-- Extrait du texte --
Vivre et sentir, respirer les secousses de la chair, du corps qui veut comprendre ce qu'il voit. C'est dans cette terre de ravissement que nous plonge la lecture de certains livres : les poèmes consignés dans Éclats d’Irak suivi de Migrations, le nouveau recueil du traducteur et critique Kadhim Jihad Hassan.

Dans une langue bigarrée où se confondent l’arabe et le français, le poète, dès les premiers bruissements des lettres qu’il dessine, fait trembler la langue poétique qu’il couche sur le papier. Une douleur apprivoisée charpente le livre, se ramifie en trois ruisseaux : une enfance paysanne, modeste et heureuse, les images d’un Irak perdu, l’exil et la migration en poésie de par le monde.

Évoquant à la fois l’incompréhension et le deuil des parents dont le départ du fils restait incompris, le courage d’une sœur qui défend vigoureusement la sépulture de son mari face aux projet autoritaires du parti Baas, la disparition forcée d’un ami artiste, les vies paysannes grandement modestes dans des palmeraies où pleuvent les dattes, le poète prolonge la présence des morts, un métier où suffoque l’inspiration. La plume à sa main, le souffleur de vers revoit l’enfance, des vergers qui s’étendent sur les sables du désert. Ô émerveillement : « L'Euphrate étend à l'est un tapis d'azur et de blancheur écumante ».

Éclats d’Irak suivi de Migrations est le livre d’un exilé qui a appris à faire de chaque lieu de passage une maison, des éclats de sa terre natale sur les routes d’un pèlerinage dont le dessein n’est ni un Dieu omniprésent ni un maître omnipotent. Le poète porte en lui un élixir, sa géographie : « Telle une orange au fond de l'eau / Le Sud en moi repose. / Sans lui, j'avance toujours dans le monde / Amputé d'une partie de moi-même / Sans doute la plus belle ».

Quant à l’éloignement, la douleur du père comme un fardeau, quelques mots chaleureux redonnent parfois du sens en l’absence de tout sens : « L'un de ses combats avec la mort se termina sur le désir de voir une photographie de toi. Il inspira profondément, dans un souffle qui traduisait le bonheur de voir un être aimé. Ses yeux se noyèrent de larmes, et après, plus rien. / L'homme a quitté ce monde en refermant ses paupières sur ton visage ». De cette absence vient tout. Mourir, un baiser sur le front de l’être aimé, perdu à jamais.

-- Données brutes --
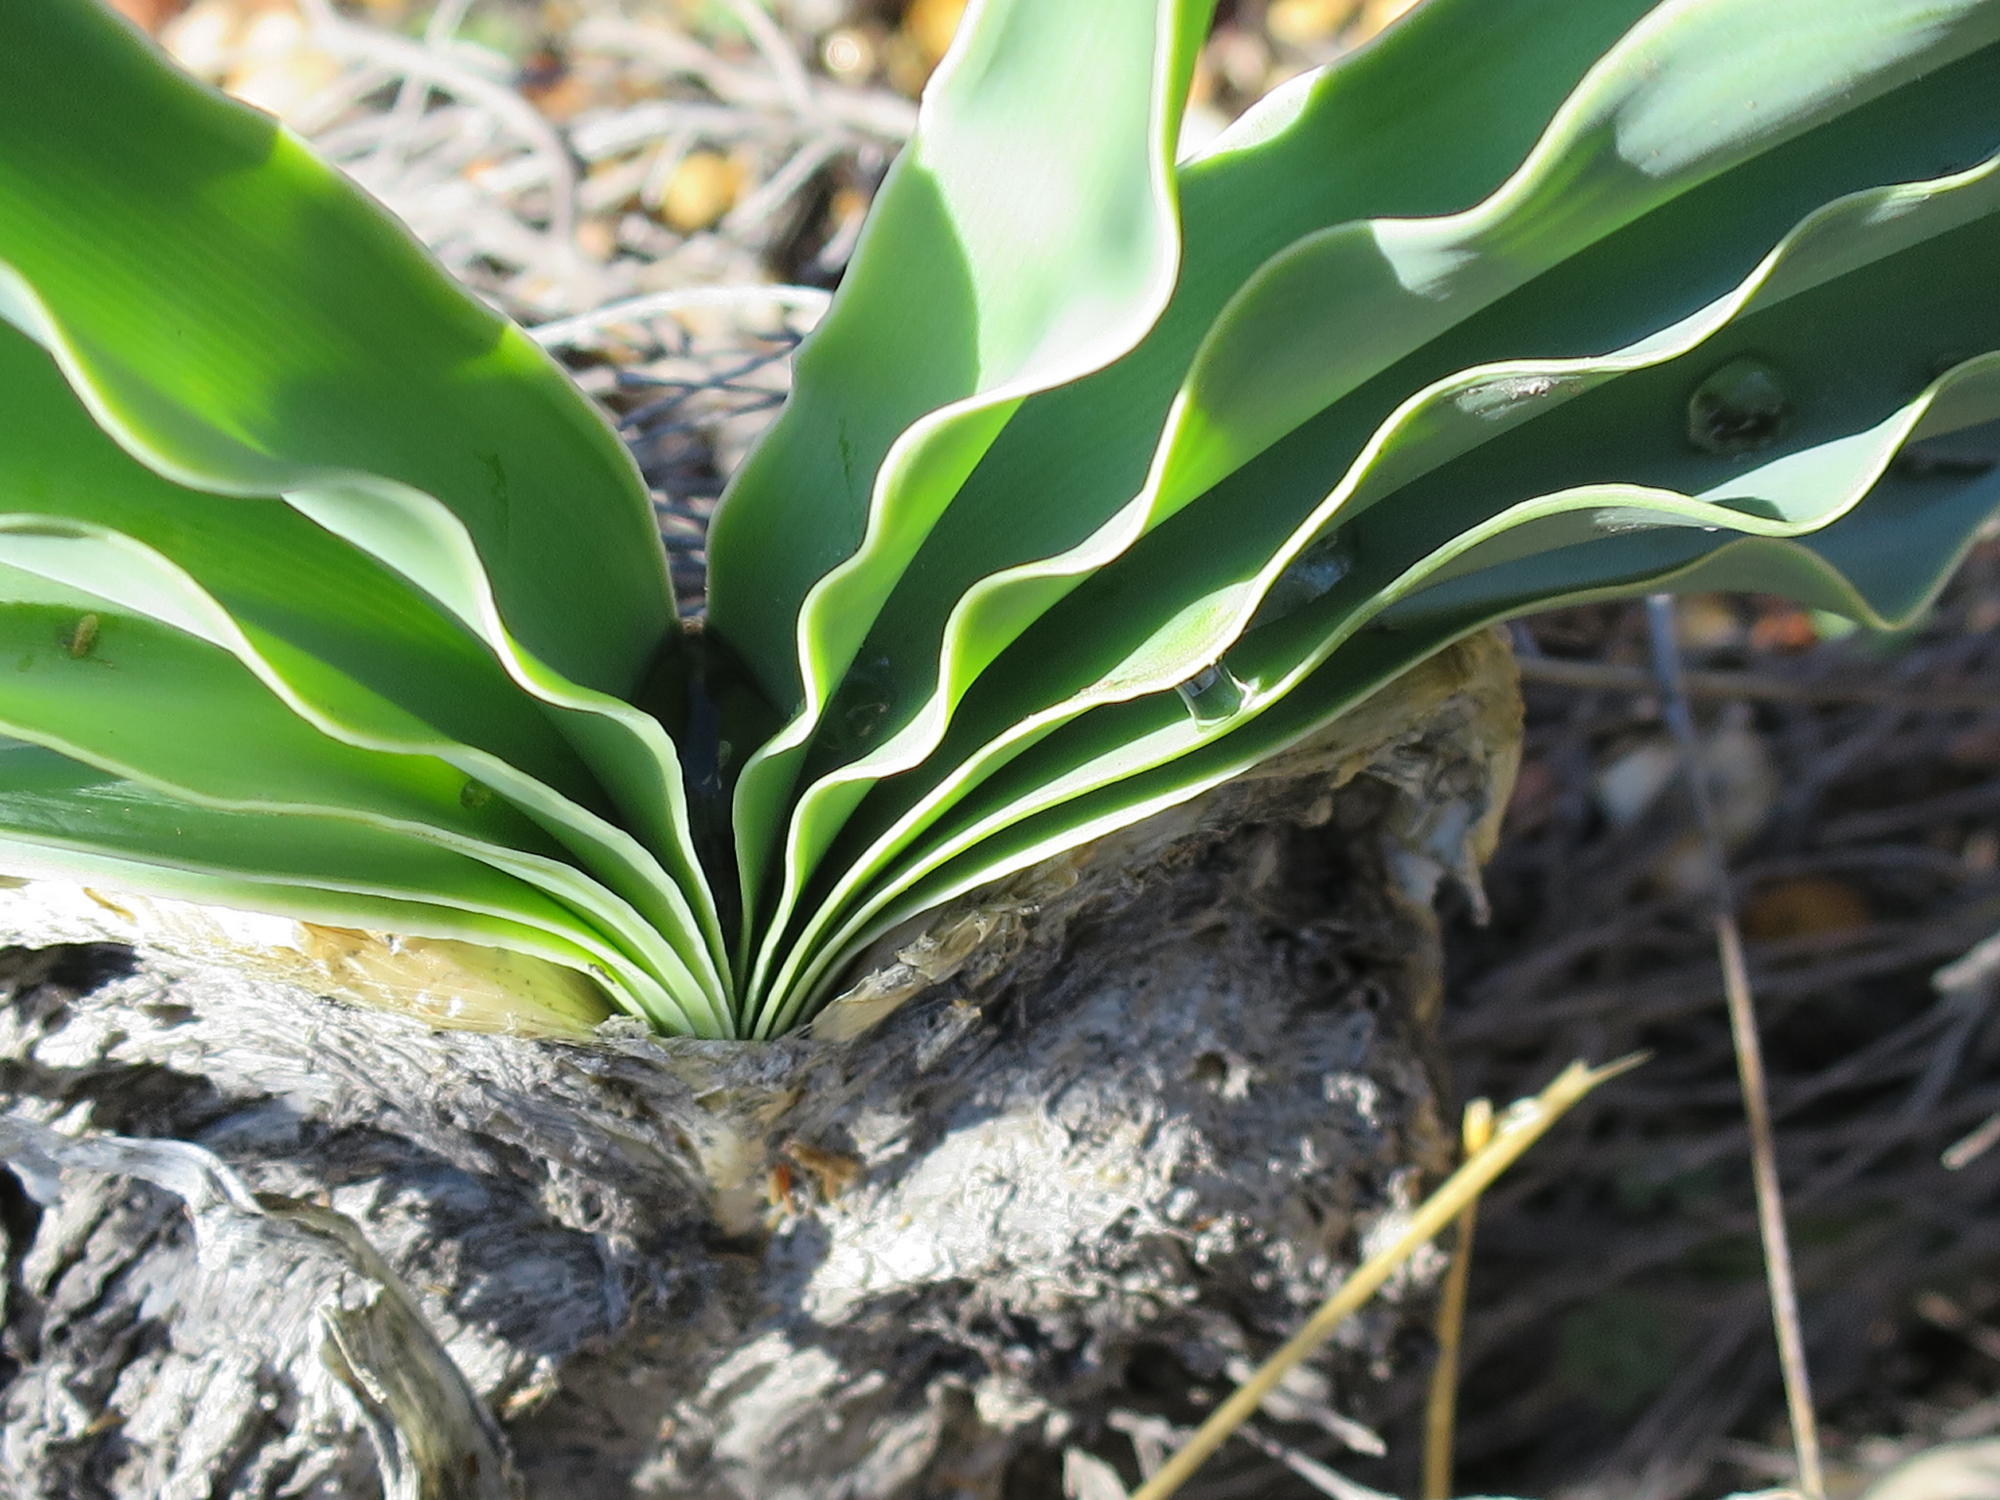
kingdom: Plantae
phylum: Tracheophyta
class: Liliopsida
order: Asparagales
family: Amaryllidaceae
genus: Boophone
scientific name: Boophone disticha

-- Tâches --
1/ Selon l'extrait, en quels trois ruisseaux se ramifie la douleur apprivoisée qui charpente le livre ?
2/ Pouvez-vous recopier mot pour mot le passage de l'extrait qui s'ouvre sur les mots contenant « Vivre et sentir, respirer » et se termine par « Kadhim Jihad Hassan. » ?
3/ Comment traduire en anglais cette phrase de l'extrait : « La plume à sa main, le souffleur de vers revoit l'enfance, des vergers qui s'étendent sur les sables du désert. » ?

-- Réponses dans l'ordre --
1/
- une enfance paysanne, modeste et heureuse
- les images d'un Irak perdu
- l'exil et la migration en poésie de par le monde

2/
Vivre et sentir, respirer les secousses de la chair, du corps qui veut comprendre ce qu'il voit. C'est dans cette terre de ravissement que nous plonge la lecture de certains livres : les poèmes consignés dans Éclats d’Irak suivi de Migrations, le nouveau recueil du traducteur et critique Kadhim Jihad Hassan.

3/ Pen in hand, the whisperer of verses revisits childhood, orchards spreading across the desert sands.